I read Daniel Alarcon’s collection of short stories, War by Candlelight, by accident. I had wanted to read a book, something that would propel me on from page fifty, not end at page ten and start again at page eleven. And I didn’t want to read something true or mostly true or information heavy, what is commonly thought of as nonfiction. I wanted to lose myself in a novel, Alarcon’s new novel, Lost City Radio. He’s part of my obsession with local authors. He lives in Oakland (and is originally from Peru and grew up in Alabama). I’ve heard him read twice, both times from a short story about a modern day gay Abraham Lincoln. It was a bit like fan fiction, or what I consider fan fiction, which to me means turning all the characters gay and then fantasizing about them doing it. I guess Alarcon’s story was more like literary political fan fiction, or maybe just a story. Perhaps if I went to the Iowa Writers’ Workshop like he did, I could categorize it. This guy is virtually my age, barely thirty. I fantasize about having his career and his hair. Alarcon has great hair. It is brown, thick and overgrown, wavy with just enough grease to tame the frizz. He’s hot in that disheveled writer way, and I’m into the future of the book business, where it’s not about the books themselves, but the persona of the author, the author’s sex appeal, his hair.

Since I couldn’t get the novel at the library, I borrowed the stories. I read the acknowledgments section first, as I always seem to do, and learned that his very first short story was published by Granta or Zoetrope or somewhere uber-literari like that. People say it’s hard to sell short stories in the current marketplace and this seems to be true, because whenever I come across the collection of a first-time writer, he or she will inevitably write in the acknowledgments, “Thank you to the New Yorker for publishing my first story and taking a chance on me.” There are the few, the talented, the published.

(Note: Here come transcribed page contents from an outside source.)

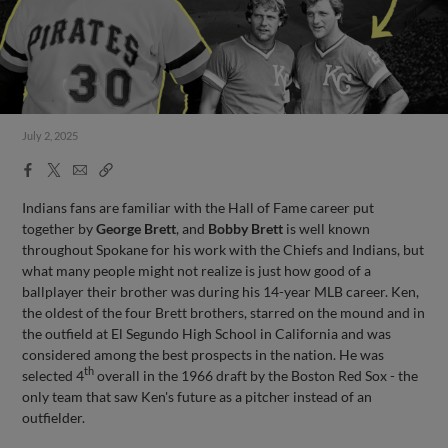
July 2, 2025
Facebook
X
Email
Copy
Share
Share
Link
Indians fans are familiar with the Hall of Fame career put
together by
George Brett
, and
Bobby Brett
is well known
throughout Spokane for his work with the Chiefs and Indians, but
what many people might not realize is just how good of a
ballplayer their brother was during his 14-year MLB career. Ken,
the oldest of the four Brett brothers, starred on the mound and in
the outfield at El Segundo High School in California and was
considered among the best prospects in the nation. He was
th
selected 4
overall in the 1966 draft by the Boston Red Sox - the
only team that saw Ken's future as a pitcher instead of an
outfielder.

I proceeded to rip through the entire collection, reading them out of order, but in my own noncommittal order of the shortest story to the longest. I have a thing against 40 page short stories or articles. I like to read anything that’s not a novel in one sitting, but I don’t always have time or the focus to read 40 pages. I find long-short standalone stories or articles daunting. The mental investment is high and then it’s over. However, once I started Alarcon’s stories, I could not stop. It was one page-turner of a short story collection, and I moved easily from one teary ending to the next bold opening. “Science of Being Alone” turned on my waterworks, and not just a pooling in my eyes but a splatter onto the page. That story and that last paragraph captured all that is hopeless, fated and lost in love, while also managing to show the pride and acceptance of the defeated. It’s a moment when you want to scream at the protagonist, “Don’t do it you. Don’t do it,” and (maybe it’s because the other character screams it, as well), but when the protagonist does it, bending down on one knee for his annual marriage proposal, it’s only then that you realize he is stronger than you will ever be. The act is not particularly original, but the depth and complexity of the characters and the arc of the story is so well developed that the ending is a light squeeze to the heart.

I think the title, War by Candlelight, which is also a title of one of the stories, sets the mood for the collection. Each character is in a sense at war, and regardless of whether the battle is waged on the streets of Lima or in a small apartment in New York, on the outskirts of a prison or an earthquake shattered town or in the mind of a soon-to-be illegal immigrant, the characters are all fighting for survival. For pennies, for freedom, for love and meaning. And the stakes are death or akin to death. Bombs, bullets, poverty, prison. The stories are like flares shot from a deserted island or matches burnt inside a cave, dim sources of hope in the vastness of despair. When you read a good short story, it’s as if the small selection of scenes and moments become emblematic of an entire life, as if you’ve been given everything in a few pages to understand all that is this person. A good short story tells of worlds and places and experiences that that are foreign yet common. These ones are terrific, quietly explosive. They’re really worth reading.